2. Equity Compensation. Mr. Gleeson has been granted 109,375 shares of Company restricted common stock under the Company’s 2010 Equity Incentive Plan (the “Plan”), which shall vest in two equal tranches (a) the first tranche of 54,687.5 shares shall vest on January 30, 2011, and (b) the second tranche of 54,87.5 shares shall vest on July 30, 2011. In the event the Company terminate this agreement without Cause as defined below, prior to July 30, 2011, all 109,375 shares will fully vest on the termination date. If Mr. Gleeson is terminated with Cause, or resigns before July 30, 2011, Mr. Gleeson shall not be entitled to retain any Company stock contemplated by this paragraph other than the shares which have vested as of the date of Mr. Gleeson’s termination.

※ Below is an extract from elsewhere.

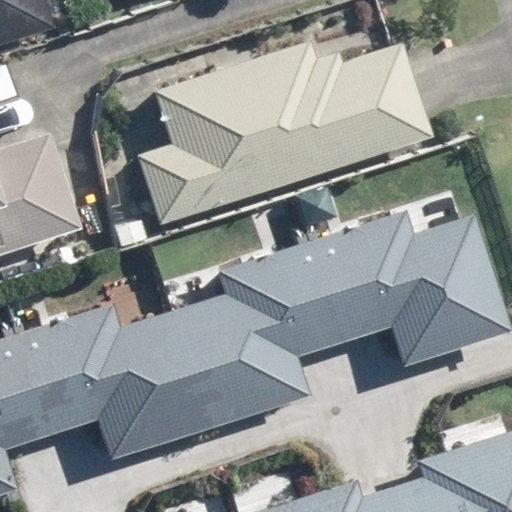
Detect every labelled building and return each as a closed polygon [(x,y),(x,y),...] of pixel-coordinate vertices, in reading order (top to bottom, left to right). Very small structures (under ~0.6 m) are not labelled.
[(0,0),(0,35),(50,19),(43,0),(0,0)] [(102,0),(64,0),(70,19),(105,9),(102,0)] [(129,0),(132,9),(153,2),(152,0),(129,0)] [(168,139),(136,149),(158,216),(431,130),(400,33),(339,52),(337,44),(313,51),(307,34),(150,84),(168,139)] [(0,246),(78,222),(47,124),(0,139),(0,246)] [(402,368),(511,334),(511,315),(479,209),(419,228),(412,206),(220,265),(228,293),(118,327),(113,308),(0,342),(0,493),(14,489),(1,447),(101,416),(113,455),(313,394),(303,361),(392,334),(402,368)] [(137,216),(112,222),(118,242),(143,236),(137,216)] [(511,511),(511,430),(420,459),(425,476),(362,496),(356,477),(243,511),(511,511)]
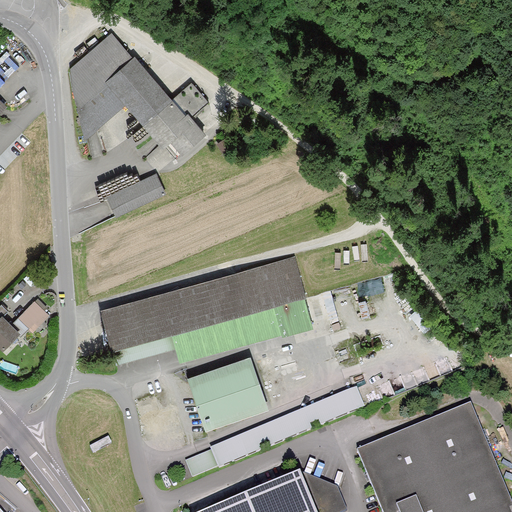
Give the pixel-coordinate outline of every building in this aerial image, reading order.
[(173,95),(136,52),(133,54),(114,30),(71,64),(73,90),(84,135),(126,99),(150,126),(164,142),(167,140),(178,152),(204,129),(192,114),(207,101),(190,81),(173,95)] [(164,191),(155,173),(108,195),(117,214),(164,191)] [(310,321),(293,258),(105,308),(115,345),(175,329),(182,356),(310,321)] [(355,285),(359,298),(386,290),(382,277),(355,285)] [(332,321),(340,318),(332,290),(323,293),(332,321)] [(21,329),(18,333),(21,336),(30,327),(34,331),(51,314),(35,298),(12,321),(21,329)] [(12,321),(4,313),(9,308),(2,302),(0,304),(0,343),(4,347),(18,333),(21,329),(12,321)] [(250,353),(188,374),(206,427),(268,406),(250,353)] [(321,425),(365,406),(358,388),(212,449),(213,452),(189,462),(194,476),(219,465),(220,467),(313,428),(311,424),(320,421),(321,425)] [(511,511),(511,504),(470,405),(359,452),(383,511),(511,511)] [(302,474),(300,472),(202,511),(339,511),(346,509),(337,488),(305,472),(302,474)]
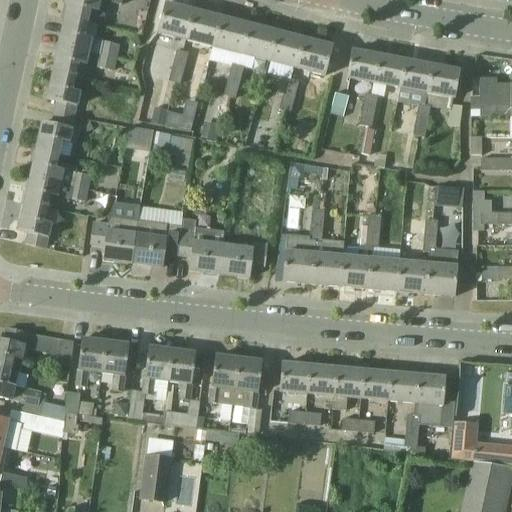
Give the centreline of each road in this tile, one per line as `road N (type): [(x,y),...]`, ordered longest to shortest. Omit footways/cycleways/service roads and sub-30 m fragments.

3. Temporary Housing Benefit. To assist in providing temporary housing in Carlsbad while Mr. Gleeson performs the duties required by this Agreement, and subject to Mr. Gleeson’s continued provision of the Services and the satisfactory performance of the duties referenced on Exhibit A, Company agrees to provide Mr. Gleeson reimbursement for temporary housing at a rate not to exceed $5,000.00 per month for the period from August 9, 2010 to July 30, 2011, or such earlier time at which Mr. Gleeson no longer serves as the Company’s interim Chief Executive Officer. In order to obtain reimbursement for temporary housing, Mr. Gleeson will be required to submit a monthly expense report, with appropriate receipts. The Company does not make any representations regarding the tax consequences of this benefit and Mr. Gleeson is advised to obtain Mr. Gleeson’s own tax counsel for such information and guidance.

4. Definition of Cause. For purposes of this Agreement, “Cause” is defined as: (a) acts or omissions constituting gross negligence, recklessness or willful misconduct on the part of Mr. Gleeson with respect to Mr. Gleeson’s obligations or otherwise relating to the business of Company; (b) any acts or conduct by Mr. Gleeson that are materially adverse to Company’s interests; (c) Mr. Gleeson’s material breach of this Agreement; (d) Mr. Gleeson’s breach of Company’s Employee Innovations and Proprietary Rights Agreement; (e) Mr. Gleeson’s conviction or entry of a plea of nolo contendere for fraud, misappropriation or embezzlement, or any felony or crime of moral turpitude or that otherwise negatively impacts Mr. Gleeson’s ability to effectively perform his duties hereunder; or (f) Mr. Gleeson’s willful neglect of duties as determined in the sole and exclusive discretion of the Board of Directors.